The M1 Mac mini isn’t quite as clean, particularly when writing.
The second of those, for writing, actually omits an outlier for the largest file size of 2 GB which took over 3 seconds to write. You can imagine how that draws a least-squares regression line away from the tight clusters of points.
Although these results for the M1 Mac mini don’t show the same pattern as in thermal throttling, outliers are more common, and are further away from the regression line. There are two ways to investigate this further, which I show first for the better-behaved MacBook Pro, then for the mini.
These show write speeds (Y) against file size (X). In the range of file sizes used, from extensive previous tests, these should form flat lines, parallel with the X axis. Those for the MacBook Pro do, after some increased scatter at low file sizes. In addition to increased scatter, the line for the mini is falling slowly with increasing file size.
The other diagnostic chart which I use here shows measured write speed for each file size according to the elapsed time of the whole test. Because file sizes are written in random order, this shows the most scatter, but gives a good idea of whether overall performance has fallen off during a test.

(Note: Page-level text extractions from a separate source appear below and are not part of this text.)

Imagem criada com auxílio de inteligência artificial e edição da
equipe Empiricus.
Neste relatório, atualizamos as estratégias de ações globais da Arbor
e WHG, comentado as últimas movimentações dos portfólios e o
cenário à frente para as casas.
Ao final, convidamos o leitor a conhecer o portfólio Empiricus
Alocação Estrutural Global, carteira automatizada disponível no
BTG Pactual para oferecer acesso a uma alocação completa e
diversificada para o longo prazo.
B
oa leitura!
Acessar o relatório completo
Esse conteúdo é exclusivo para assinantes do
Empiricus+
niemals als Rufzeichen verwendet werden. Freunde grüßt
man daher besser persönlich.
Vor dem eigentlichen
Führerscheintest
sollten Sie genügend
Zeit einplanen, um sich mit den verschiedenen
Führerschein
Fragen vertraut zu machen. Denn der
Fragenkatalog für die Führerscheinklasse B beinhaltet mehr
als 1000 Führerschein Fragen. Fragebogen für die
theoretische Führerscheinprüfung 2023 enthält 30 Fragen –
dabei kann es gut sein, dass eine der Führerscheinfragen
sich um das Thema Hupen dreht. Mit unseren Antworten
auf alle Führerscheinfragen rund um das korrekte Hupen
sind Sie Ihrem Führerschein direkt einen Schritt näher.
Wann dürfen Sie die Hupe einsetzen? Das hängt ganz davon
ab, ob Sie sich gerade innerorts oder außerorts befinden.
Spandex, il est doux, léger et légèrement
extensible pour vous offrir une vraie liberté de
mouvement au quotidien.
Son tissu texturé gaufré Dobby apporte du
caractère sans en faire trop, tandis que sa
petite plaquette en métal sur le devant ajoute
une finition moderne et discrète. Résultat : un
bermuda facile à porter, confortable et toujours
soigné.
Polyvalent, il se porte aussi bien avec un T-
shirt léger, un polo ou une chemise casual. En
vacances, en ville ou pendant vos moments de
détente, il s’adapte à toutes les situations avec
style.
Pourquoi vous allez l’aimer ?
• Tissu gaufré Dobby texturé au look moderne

Little changes over time in the MacBook Pro results, but after about 48 seconds of total write time, the performance of the mini does appear to fall off, although it doesn’t appear as clear-cut as I saw in thermal throttling.

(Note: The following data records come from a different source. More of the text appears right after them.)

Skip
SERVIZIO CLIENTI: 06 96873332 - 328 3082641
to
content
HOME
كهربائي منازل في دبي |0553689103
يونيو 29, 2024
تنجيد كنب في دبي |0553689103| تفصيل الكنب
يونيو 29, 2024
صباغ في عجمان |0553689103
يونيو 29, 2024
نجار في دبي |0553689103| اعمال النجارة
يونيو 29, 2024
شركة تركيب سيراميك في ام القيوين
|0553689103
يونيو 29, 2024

At this stage, although I can’t rule out thermal throttling, that appears very unlikely in a Mac which has effective active cooling. Instead, I suspect what might have happened is that macOS brought forward the next Time Machine backup because of the large quantity of files which had been written – at the time that performance fell, that would have been well over 100 GB. Despite that, overall results are quite good enough to estimate write speed for that test.
So, after the longest preamble you could want, how did the two M1 Macs perform?
The M1 MacBook Pro read at an overall rate of 2.9 GB/s and wrote at 2.7 GB/s. The M1 Mac mini also read at 2.9 GB/s and wrote at 2.7 GB/s. Those were measured over 400 files containing over 130 GB of data in less than 50 seconds. That seems pretty quick to me, and not that different to earlier estimates made using older versions of Stibium.
This has been very useful experience, and is focussing my mind on the graphical support which Stibium needs. Displaying standard results by file size in a gaudy bar chart doesn’t help, as you’ll see from the graphs above. What is more important is to be able to show estimated transfer speeds against time during testing, and outliers from the regression line used to calculate overall transfer speed.
As ever, your ideas and comments are more than welcome.